Etoposide, methylprednisolone, cytarabine and cisplatin successfully cytoreduces resistant myeloma patients and mobilizes them for transplant without adverse effects

Myeloma remains incurable with a median survival of 4 years, but outcome can be improved by the use of high‐dose therapy. We used the etoposide, methylprednisolone, cytarabine and cisplatin (ESHAP) regimen as second‐line therapy in 42 newly diagnosed myeloma patients who had failed vincristine, adriamycin and dexamethasone (VAD)‐ type therapy (n = 36), responded to first‐line treatment but persisted in having significant residual marrow plasmacytosis (n = 5) or failed prior stem cell harvesting (n = 1), with the dual aim of improving disease response and mobilizing peripheral blood stem cells. Fourteen of 21 (67%) patients with no change or progressive disease after VAD responded to ESHAP; seven of 12 (58%) patients with minor response converted to partial response. Marrow plasmacytosis fell from a median of 52% at diagnosis to 23·5% after primary therapy and to15% after ESHAP. ESHAP chemotherapy was well‐tolerated. There were 11 admissions due to febrile neutropenia (n = 7), nausea and vomiting (n = 2), pneumonia (n = 1) and perforated bowel (n = 1). Renal function deteriorated in 13 of 42 patients after ESHAP, but none required renal support. ESHAP mobilization was performed in 32 patients of whom 87% achieved a CD34+ yield >2 × 106/kg.
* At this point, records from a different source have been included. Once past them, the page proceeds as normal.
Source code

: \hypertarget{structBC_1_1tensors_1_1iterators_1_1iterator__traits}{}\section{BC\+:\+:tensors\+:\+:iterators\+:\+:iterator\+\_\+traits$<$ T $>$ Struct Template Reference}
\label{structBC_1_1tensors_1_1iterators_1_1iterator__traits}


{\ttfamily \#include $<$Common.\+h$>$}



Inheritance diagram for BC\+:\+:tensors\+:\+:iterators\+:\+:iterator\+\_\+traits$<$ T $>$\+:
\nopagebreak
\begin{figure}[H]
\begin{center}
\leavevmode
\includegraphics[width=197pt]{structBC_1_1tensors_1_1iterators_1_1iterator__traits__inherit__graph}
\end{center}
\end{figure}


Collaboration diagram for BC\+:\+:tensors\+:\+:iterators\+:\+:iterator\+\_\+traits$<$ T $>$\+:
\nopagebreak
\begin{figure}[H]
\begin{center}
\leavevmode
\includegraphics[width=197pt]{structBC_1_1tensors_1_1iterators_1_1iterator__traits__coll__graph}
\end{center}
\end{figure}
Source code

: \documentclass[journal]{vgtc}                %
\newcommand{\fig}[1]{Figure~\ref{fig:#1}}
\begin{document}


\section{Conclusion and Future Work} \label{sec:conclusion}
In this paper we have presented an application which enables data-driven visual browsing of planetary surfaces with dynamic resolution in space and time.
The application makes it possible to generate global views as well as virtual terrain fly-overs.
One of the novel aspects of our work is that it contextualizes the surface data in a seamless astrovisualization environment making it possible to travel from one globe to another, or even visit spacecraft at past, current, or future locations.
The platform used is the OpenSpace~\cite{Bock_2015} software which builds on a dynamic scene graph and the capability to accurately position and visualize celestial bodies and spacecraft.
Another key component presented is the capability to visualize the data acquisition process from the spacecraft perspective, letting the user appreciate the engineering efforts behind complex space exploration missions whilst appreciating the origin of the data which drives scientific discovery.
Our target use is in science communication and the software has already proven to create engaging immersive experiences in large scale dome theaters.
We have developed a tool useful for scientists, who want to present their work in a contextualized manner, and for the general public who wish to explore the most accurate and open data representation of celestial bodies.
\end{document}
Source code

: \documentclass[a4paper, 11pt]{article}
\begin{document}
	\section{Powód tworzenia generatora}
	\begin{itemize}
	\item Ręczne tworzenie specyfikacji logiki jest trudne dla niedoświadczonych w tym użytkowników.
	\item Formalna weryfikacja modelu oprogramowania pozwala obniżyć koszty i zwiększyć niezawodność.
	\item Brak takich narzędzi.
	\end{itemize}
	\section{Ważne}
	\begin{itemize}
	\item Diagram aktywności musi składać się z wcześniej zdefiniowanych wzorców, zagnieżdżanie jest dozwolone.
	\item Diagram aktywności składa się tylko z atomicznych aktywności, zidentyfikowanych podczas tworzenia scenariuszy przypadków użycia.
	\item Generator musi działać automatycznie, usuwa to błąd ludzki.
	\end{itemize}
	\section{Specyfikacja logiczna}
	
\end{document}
In all, 38 patients proceeded to high‐dose therapy. The overall survival for all patients was 62% at 4 years following ESHAP. We conclude that ESHAP has acceptable toxicity and efficient stem cell mobilizing capability, effectively cytoreduced this chemoresistant group of patients, and did not appear to adversely affect transplant outcome.